Accordingly, as soon as the application for affiliation to the institution is filled out, or personal information is disclosed in a later period, and personal data is saved in the institution database, it enters within its possession as saved data only in a database that it possesses. This was confirmed by the Jordanian legislator when it criminalized entering databases illegally.

Data Mining and the Issue of Individual Privacy

The Jordanian Constitution of 1952 and its amendments protected the privacy of individuals in Article 7 therein by stating that

Every infringement on rights and public freedoms or the inviolability of the private life of Jordanians is a crime punishable by law

The Jordanian legislator has issued much legislation regarding cyber security and cybercrime, but it is noted that legislation concerned with protecting individual information and data and the privacy of individuals has focused on financial and banking transactions. The legislator, for example, has regulated the issue of financial consumer protection for payment and transfer companies, payment, and electronic transfer of funds in special instructions. Besides, through the Cyber Risk Adaptation Instructions for the year 2008, some related issues were regulated, but Article 2 of it explicitly states that the scope of its application is limited to

“All licensed banks, financial institutions, credit information companies and microfinance companies that are subject to the supervision and control of the Central Bank of Jordan.”
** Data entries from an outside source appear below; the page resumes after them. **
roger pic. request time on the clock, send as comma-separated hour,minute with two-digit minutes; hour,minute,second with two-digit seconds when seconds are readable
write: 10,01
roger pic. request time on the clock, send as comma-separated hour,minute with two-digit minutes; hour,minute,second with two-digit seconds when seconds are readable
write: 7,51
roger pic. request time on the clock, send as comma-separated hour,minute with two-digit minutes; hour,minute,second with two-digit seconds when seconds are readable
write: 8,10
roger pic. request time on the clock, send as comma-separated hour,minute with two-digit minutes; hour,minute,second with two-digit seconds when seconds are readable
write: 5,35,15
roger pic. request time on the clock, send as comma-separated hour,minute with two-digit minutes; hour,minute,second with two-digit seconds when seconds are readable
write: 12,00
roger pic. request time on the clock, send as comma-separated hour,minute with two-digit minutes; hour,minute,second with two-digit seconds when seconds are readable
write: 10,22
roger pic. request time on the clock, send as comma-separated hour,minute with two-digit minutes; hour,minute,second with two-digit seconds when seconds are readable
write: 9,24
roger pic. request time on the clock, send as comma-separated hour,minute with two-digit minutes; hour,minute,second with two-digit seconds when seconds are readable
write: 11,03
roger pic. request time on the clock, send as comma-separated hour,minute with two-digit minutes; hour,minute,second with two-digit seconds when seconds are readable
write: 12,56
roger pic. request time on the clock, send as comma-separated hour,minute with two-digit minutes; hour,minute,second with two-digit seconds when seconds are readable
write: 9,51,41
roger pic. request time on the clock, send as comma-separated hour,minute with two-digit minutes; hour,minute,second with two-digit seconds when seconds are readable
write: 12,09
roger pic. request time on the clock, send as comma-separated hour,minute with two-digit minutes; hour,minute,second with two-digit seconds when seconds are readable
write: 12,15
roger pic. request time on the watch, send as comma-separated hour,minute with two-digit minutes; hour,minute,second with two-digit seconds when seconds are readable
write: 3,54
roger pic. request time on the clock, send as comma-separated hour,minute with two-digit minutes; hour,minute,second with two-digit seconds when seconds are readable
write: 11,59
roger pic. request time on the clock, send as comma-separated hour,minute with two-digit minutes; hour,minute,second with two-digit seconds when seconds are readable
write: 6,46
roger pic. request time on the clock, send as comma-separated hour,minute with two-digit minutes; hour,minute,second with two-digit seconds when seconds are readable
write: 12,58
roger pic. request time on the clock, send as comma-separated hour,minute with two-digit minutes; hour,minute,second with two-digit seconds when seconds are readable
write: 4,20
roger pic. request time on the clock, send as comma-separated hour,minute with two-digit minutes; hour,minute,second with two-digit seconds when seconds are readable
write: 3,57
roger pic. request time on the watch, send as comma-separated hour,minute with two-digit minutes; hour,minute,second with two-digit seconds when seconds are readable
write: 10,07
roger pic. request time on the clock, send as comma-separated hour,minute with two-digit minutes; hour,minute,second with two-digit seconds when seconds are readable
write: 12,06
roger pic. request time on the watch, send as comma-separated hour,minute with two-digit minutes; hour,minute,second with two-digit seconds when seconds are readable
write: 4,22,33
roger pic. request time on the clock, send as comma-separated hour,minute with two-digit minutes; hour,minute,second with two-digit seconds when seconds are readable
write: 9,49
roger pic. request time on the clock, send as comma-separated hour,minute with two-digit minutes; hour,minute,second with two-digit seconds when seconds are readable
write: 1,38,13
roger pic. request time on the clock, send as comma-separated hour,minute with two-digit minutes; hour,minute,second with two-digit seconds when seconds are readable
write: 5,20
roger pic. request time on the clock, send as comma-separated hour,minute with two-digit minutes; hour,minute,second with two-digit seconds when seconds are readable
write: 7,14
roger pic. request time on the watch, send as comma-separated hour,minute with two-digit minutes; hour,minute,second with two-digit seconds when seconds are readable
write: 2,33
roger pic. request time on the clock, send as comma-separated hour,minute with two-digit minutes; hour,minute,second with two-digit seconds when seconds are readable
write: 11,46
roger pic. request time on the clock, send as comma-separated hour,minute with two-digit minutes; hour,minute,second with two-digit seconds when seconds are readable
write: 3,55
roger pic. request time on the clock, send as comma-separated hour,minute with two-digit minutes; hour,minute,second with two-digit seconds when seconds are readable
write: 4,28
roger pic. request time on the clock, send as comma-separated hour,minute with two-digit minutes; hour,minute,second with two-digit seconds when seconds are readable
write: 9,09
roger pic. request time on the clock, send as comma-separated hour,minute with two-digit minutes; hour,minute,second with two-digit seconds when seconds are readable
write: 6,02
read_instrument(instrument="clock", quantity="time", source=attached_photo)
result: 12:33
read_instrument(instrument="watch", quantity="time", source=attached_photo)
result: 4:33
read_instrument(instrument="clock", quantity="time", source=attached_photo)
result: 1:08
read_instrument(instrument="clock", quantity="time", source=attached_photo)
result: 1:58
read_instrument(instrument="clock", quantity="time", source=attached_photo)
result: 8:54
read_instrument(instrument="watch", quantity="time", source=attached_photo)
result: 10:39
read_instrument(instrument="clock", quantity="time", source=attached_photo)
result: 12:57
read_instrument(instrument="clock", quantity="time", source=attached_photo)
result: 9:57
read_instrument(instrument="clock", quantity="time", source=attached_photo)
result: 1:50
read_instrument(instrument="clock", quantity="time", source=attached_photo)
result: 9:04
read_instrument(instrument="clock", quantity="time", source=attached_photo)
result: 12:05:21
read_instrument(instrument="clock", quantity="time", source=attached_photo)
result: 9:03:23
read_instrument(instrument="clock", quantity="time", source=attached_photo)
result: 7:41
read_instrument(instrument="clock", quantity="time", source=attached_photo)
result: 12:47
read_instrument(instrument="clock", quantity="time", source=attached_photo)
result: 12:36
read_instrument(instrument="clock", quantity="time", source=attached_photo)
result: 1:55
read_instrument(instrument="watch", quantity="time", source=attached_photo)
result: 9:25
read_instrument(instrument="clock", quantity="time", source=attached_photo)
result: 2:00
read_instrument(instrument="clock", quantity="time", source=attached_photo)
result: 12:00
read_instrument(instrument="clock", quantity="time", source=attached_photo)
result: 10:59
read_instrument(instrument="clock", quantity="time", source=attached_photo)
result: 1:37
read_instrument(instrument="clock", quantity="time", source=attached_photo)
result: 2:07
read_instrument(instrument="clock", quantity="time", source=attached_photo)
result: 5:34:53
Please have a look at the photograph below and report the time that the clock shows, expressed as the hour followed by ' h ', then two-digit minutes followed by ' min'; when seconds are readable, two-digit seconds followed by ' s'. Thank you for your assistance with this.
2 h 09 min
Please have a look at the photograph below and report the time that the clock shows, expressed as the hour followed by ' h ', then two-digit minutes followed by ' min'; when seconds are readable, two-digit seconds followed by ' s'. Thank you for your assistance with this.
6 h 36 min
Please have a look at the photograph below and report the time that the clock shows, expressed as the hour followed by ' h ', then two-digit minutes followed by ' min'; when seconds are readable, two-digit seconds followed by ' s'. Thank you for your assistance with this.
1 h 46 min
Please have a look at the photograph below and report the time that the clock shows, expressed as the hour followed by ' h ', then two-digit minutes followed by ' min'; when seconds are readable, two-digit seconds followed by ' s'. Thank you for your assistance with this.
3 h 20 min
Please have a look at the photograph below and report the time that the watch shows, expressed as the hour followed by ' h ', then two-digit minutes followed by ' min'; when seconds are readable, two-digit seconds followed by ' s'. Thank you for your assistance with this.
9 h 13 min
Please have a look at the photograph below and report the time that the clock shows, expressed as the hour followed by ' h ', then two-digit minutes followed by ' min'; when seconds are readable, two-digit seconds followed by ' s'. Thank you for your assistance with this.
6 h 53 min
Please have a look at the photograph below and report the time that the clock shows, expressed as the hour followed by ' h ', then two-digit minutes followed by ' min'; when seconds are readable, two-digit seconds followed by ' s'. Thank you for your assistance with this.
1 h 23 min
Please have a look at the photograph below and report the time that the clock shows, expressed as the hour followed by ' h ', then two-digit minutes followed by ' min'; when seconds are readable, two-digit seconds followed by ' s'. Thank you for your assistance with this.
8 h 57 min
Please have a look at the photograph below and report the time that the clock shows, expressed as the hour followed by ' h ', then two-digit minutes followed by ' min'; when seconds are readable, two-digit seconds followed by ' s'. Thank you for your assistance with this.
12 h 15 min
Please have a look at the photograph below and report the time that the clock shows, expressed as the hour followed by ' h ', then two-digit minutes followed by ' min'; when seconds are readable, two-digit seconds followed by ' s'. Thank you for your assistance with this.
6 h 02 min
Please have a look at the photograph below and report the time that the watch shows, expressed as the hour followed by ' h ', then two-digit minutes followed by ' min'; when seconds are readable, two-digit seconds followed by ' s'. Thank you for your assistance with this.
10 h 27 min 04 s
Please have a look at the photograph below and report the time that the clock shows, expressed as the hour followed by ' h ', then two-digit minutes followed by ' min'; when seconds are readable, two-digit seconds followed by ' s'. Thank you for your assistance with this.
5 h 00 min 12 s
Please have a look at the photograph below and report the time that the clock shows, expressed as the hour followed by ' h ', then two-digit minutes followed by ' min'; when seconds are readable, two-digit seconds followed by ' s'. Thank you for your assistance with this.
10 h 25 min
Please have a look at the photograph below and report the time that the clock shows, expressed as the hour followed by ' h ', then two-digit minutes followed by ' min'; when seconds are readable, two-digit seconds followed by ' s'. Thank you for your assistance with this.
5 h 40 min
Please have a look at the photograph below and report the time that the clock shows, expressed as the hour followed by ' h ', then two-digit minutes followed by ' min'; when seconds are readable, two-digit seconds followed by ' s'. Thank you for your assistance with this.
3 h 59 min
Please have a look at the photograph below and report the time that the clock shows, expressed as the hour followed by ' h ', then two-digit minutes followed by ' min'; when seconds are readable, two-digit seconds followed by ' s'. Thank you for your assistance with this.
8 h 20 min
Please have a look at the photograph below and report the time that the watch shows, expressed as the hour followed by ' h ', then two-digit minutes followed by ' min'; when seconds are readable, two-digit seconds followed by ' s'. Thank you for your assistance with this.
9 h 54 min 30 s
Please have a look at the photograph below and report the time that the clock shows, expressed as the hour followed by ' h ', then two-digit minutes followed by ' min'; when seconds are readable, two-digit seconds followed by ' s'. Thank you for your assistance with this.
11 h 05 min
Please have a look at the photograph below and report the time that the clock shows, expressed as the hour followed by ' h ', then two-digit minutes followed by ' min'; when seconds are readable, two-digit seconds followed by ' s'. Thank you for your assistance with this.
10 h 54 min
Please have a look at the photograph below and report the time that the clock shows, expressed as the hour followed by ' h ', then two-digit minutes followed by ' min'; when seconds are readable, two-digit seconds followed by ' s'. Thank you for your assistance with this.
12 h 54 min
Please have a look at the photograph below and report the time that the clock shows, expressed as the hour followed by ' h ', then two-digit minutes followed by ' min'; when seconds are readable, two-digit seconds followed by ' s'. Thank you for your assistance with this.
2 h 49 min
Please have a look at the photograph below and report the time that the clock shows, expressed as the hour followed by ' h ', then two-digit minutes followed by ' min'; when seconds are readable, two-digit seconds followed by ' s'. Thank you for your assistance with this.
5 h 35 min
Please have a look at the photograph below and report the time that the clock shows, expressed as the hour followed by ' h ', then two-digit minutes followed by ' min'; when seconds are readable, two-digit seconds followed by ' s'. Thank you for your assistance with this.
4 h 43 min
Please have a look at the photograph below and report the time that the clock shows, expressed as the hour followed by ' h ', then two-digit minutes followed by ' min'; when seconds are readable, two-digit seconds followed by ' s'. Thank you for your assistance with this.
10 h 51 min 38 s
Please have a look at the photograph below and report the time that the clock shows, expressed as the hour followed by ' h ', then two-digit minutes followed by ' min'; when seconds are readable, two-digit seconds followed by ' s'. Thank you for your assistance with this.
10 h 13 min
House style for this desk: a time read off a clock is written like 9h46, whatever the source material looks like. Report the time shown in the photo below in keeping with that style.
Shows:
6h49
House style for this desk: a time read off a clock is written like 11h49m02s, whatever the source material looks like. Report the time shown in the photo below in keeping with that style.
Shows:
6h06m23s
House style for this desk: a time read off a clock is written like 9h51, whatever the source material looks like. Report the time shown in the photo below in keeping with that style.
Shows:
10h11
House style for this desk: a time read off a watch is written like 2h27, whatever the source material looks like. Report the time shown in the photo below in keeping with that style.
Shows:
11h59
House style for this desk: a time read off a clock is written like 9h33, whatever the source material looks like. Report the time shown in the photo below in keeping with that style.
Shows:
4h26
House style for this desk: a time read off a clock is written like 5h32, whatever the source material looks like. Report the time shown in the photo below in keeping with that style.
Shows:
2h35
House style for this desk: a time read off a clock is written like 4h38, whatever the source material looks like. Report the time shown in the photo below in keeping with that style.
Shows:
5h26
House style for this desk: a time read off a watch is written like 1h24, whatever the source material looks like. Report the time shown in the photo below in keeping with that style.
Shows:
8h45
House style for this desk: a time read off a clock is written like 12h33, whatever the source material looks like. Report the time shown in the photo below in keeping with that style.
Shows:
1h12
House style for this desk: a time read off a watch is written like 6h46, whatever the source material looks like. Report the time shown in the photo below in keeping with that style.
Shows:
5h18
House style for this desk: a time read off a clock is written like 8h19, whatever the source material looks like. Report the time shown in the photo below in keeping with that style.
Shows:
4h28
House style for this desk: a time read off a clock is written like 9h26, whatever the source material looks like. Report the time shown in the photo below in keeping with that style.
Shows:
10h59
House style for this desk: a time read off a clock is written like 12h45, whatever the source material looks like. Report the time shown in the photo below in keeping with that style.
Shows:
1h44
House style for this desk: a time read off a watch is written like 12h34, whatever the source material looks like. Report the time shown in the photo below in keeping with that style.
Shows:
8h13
In addition to the above, the legislator, and through the Cyber Security Law of 2019, has dealt with the establishment and tasks of both the National Council for Cybersecurity and the National Center for Cybersecurity and considered under Article 12 of it that the information, data and documents and their copies that are received by the center or related to its work or viewed by its workers Protected documents subject to the provisions of the Law on Protection of State Secrets and Documents.

Educational institutions applying EDM to saved raw data and converting them into information that can be used to track certain behaviors of learners on the one hand and to improve the quality of educational work on the other hand for the benefit of both parties. Accordingly, two types of data that are processed for processing will be addressed: personal information and data related to the academic achievement of the learner obtained from the educational institution.

First: Personal information: In a matter of fact, the Jordanian legislator did not define the meaning of "personal data" except in Article 2 of the Instruction of Financial Consumer Protection for payment and electronic transfer of funds companies for the year 2021 as:

“All customer data, regardless of their source or form, through which the customer’s identity, identification can be made from his dealings, directly or indirectly, except for information available and known to the general public”

Traditionally, this personal data is obtained through the voluntary disclosure by individuals. Individuals usually disclose data that includes for example his name, gender, national number. The process of disclosing some personal data related to the learner remains upon requests, such as some financial aspects, health care matters that in addition to some sensitive information that the learner wishes to keep private, but at the same time is disclosing them for specific personal reasons such as applying for educational sponsorships or requesting health care services for example.

Second: Relevant Data Obtained from the Educational Institution

The institution obtains some data from the process of direct interaction between the learner and the educational community, in addition to the personal data disclosed by the learner previously, for example, the data collected regarding the time the learner spends on e-learning platforms.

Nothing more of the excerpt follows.